Citation: Zushi N, Takeuchi G, Ogawa M, Gotow N, Kakeya H, Koabayakawa T, et al. (2023) A new systematic collection and classification of odour words by using a product review dataset. PLoS ONE 18(8): e0289368. https://doi.org/10.1371/journal.pone.0289368
Editor: Thiago P. Fernandes, Federal University of Paraiba, BRAZIL
Received: May 7, 2023; Accepted: July 18, 2023; Published: August 10, 2023
Copyright: © 2023 Zushi et al. This is an open access article distributed under the terms of the Creative Commons Attribution License, which permits unrestricted use, distribution, and reproduction in any medium, provided the original author and source are credited.

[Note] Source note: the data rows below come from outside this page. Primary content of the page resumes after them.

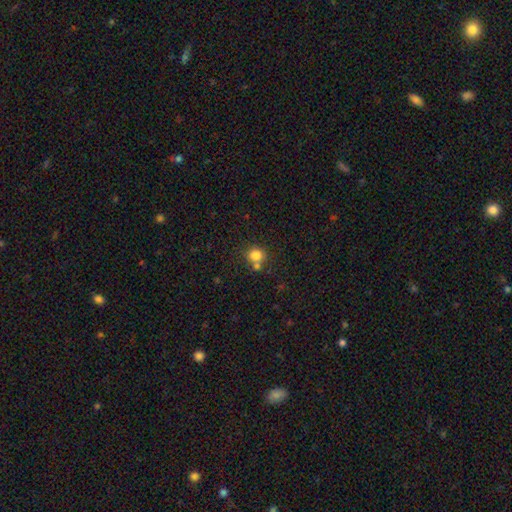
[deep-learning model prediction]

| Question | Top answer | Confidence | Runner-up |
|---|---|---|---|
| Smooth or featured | smooth | 82% | star or artifact (12%) |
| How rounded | round | 83% | in between (16%) |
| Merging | none | 61% | merger (26%) |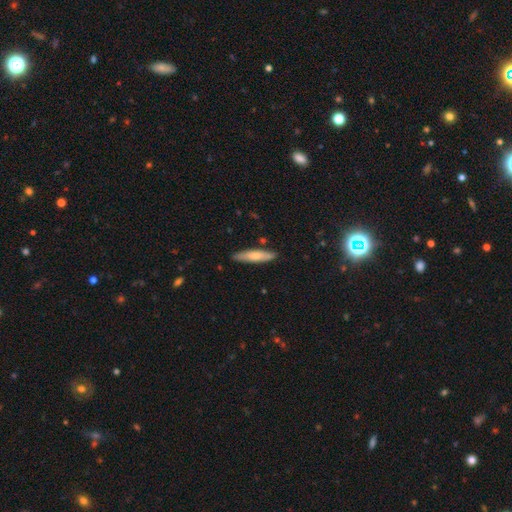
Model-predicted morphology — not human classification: The model was most divided on "smooth or featured": smooth: 70%, featured or disk: 25%, star or artifact: 5%. More confident: merging — none (85%); how rounded — cigar-shaped (80%).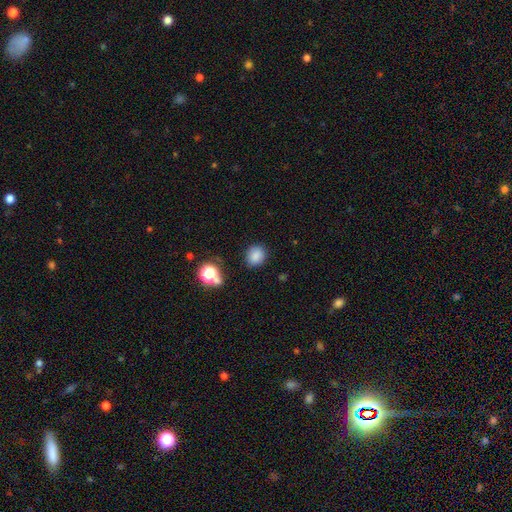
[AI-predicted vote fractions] A smooth galaxy with no disk features (81%) that is round (78%). Merging: none (84%).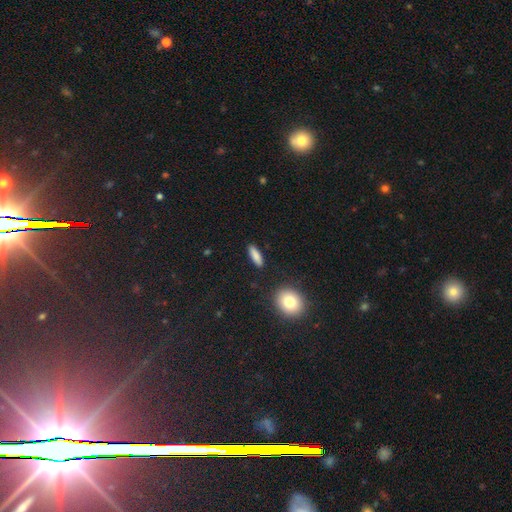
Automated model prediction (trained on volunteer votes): Morphology: type=smooth (84%); roundness=cigar-shaped (63%); merging=none (89%).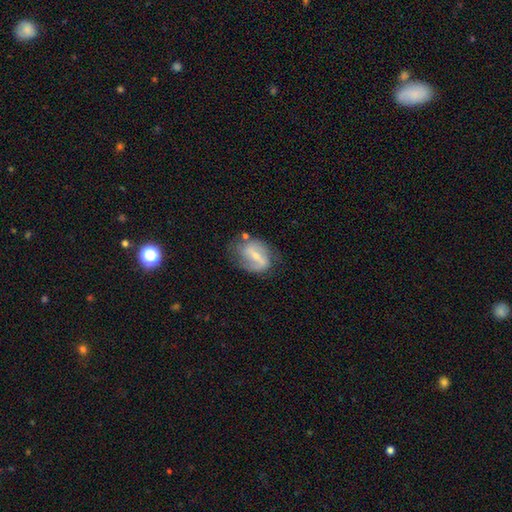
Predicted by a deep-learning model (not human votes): Smooth or featured? Predicted: featured or disk (p=0.71). Edge-on disk? Predicted: no (p=0.96). Bar? Predicted: strong (p=0.44). Spiral arms? Predicted: yes (p=0.81). Spiral winding? Predicted: loose (p=0.41). Spiral arm count? Predicted: 2 (p=0.74). Bulge size? Predicted: small (p=0.60). Merging? Predicted: none (p=0.57).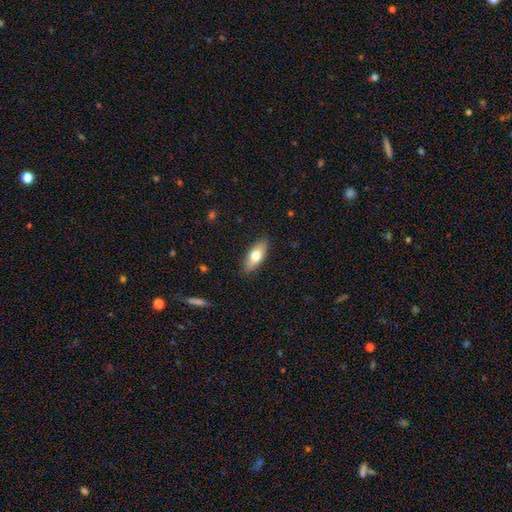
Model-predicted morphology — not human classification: smooth 70%, featured or disk 24%, star or artifact 6%. Down the decision tree: how rounded — in between (79%); merging — none (87%).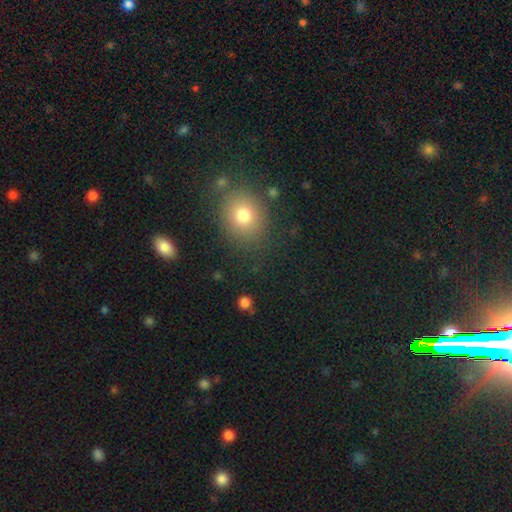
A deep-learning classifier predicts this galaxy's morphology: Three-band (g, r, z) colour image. It shows a smooth galaxy with no disk features (64%) that is round (67%). Merging: none (85%).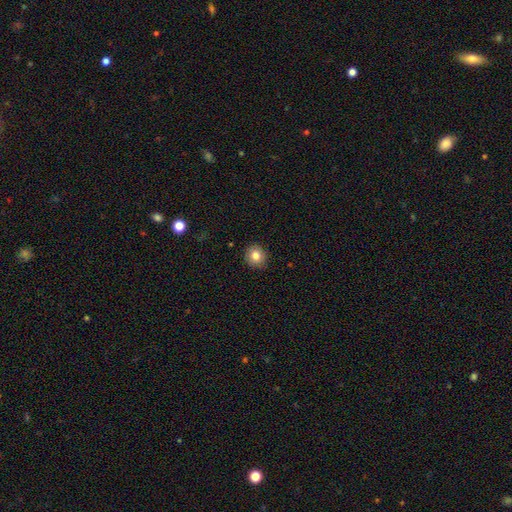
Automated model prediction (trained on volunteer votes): smooth 82%, star or artifact 10%, featured or disk 8%. Down the decision tree: how rounded — round (89%); merging — none (90%).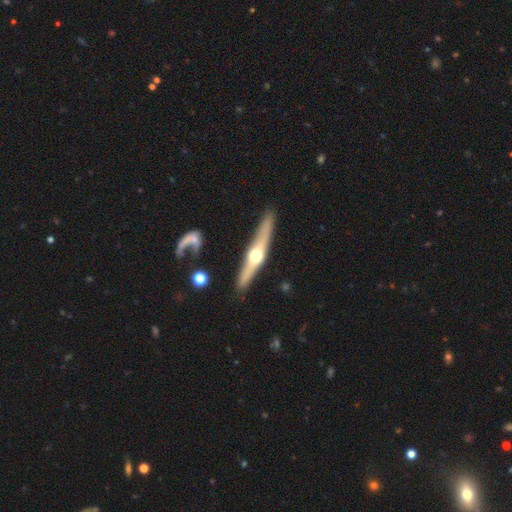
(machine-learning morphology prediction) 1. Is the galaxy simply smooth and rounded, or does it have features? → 72% featured or disk, 23% smooth, 5% star or artifact.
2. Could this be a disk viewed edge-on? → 96% yes, 4% no.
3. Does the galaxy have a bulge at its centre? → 95% rounded, 3% boxy, 3% none.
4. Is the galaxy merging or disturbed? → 88% none, 8% minor disturbance, 2% merger, 2% major disturbance.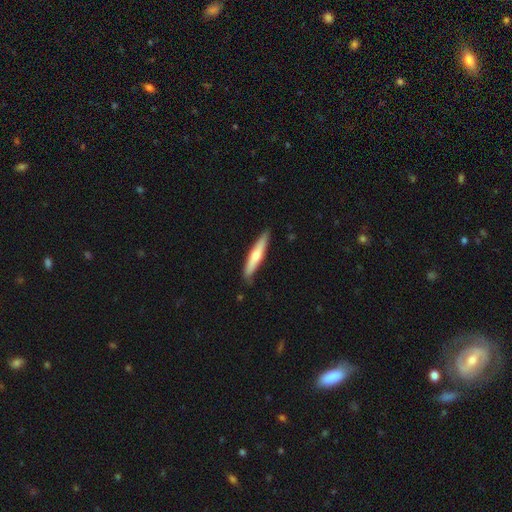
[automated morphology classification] smooth-or-featured: smooth: 57% | featured or disk: 38% | star or artifact: 5%
  how-rounded: cigar-shaped: 89% | in between: 10% | round: 1%
  merging: none: 86% | minor disturbance: 11% | major disturbance: 2% | merger: 1%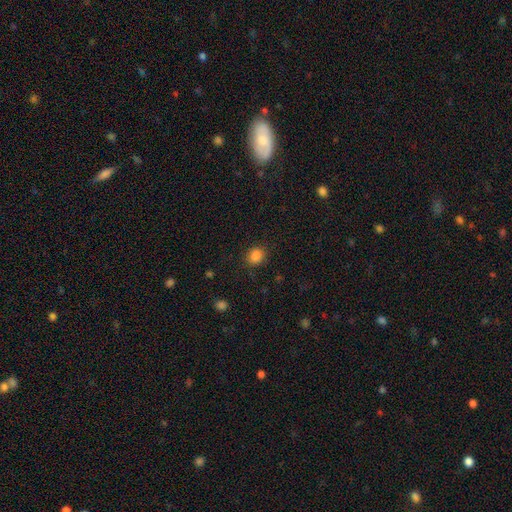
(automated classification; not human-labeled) A smooth galaxy with no disk features (85%) that is round (71%). Merging: none (85%).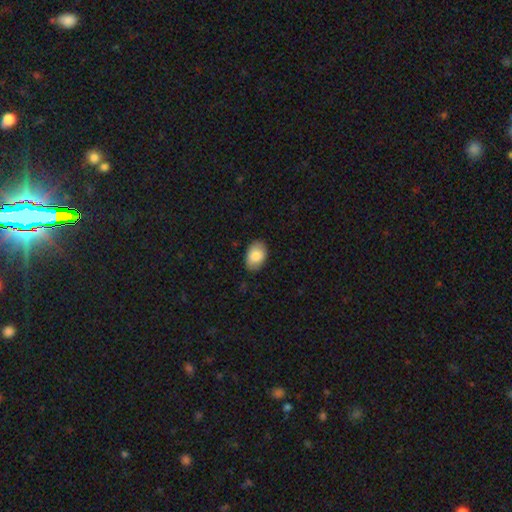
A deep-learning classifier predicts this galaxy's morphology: Overall: smooth (86%). How rounded: in between (87%). Merging: none (85%).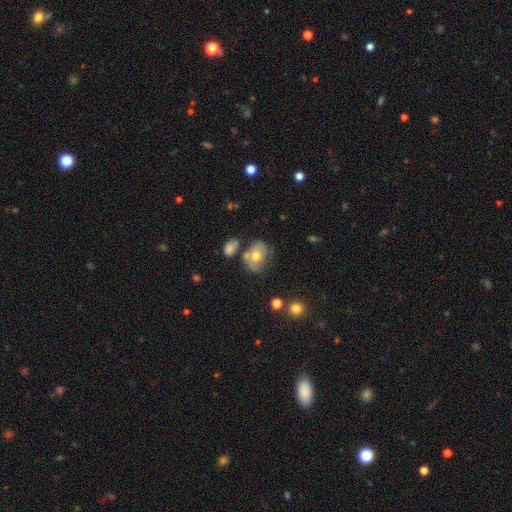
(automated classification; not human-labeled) A smooth galaxy with no disk features (49%). Merging: none (42%).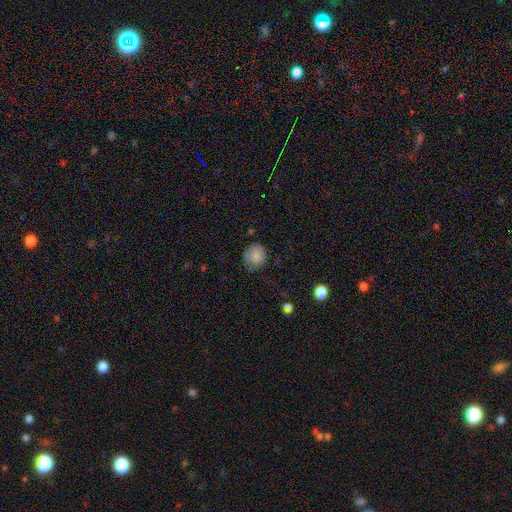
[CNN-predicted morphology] Smooth or featured: smooth — 83% (featured or disk — 9%)
How rounded: round — 72% (in between — 27%)
Merging: none — 62% (minor disturbance — 29%)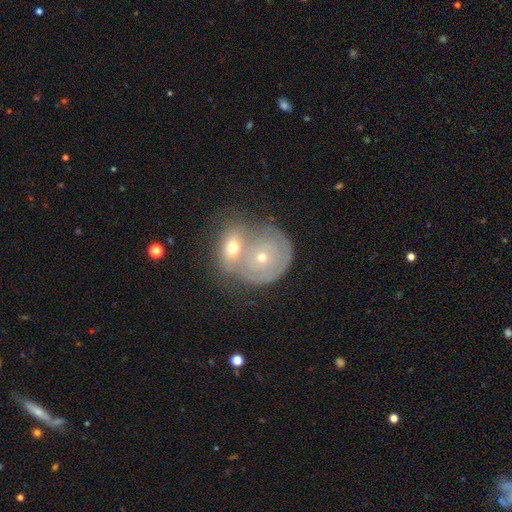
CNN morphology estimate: A featured or disk galaxy (68%) with no bar (80%), spiral arms (74%) and a small central bulge (59%). Merging: merger (51%).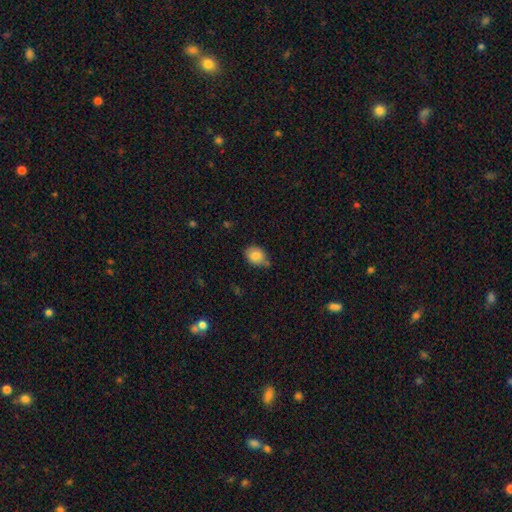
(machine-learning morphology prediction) Smooth or featured: smooth — 81% (featured or disk — 10%)
How rounded: in between — 61% (round — 38%)
Merging: none — 59% (minor disturbance — 30%)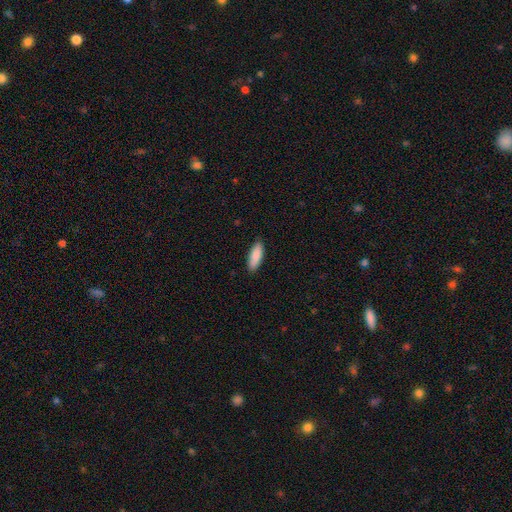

Data Availability: The product review data necessary for reproducing this study was obtained from "Rakuten Ichiba Data" of "Rakuten Dataset" (https://rit.rakuten.com/data_release/), provided by Rakuten Group, Inc. via the IDR Dataset Service of the National Institute of Informatics. To obtain the review data for reproducing this study, one first applies for and receives permission from the Information Science Research Data Repository of the National Institute of Informatics (https://www.nii.ac.jp/dsc/idr/rakuten/). Then, anyone can access the data by processing the downloaded dataset according to the method indicated in the "Data processing" in the Methods section of this paper.
Funding: This study was supported by grants from Japan Society for the Promotion of Science KAKENHI (Grants-in-Aid for Scientific Research, https://www.jsps.go.jp/j-grantsinaid/) JP20H04559 (SA-K). The funders had no role in study design, data collection and analysis, decision to publish, or preparation of the manuscript.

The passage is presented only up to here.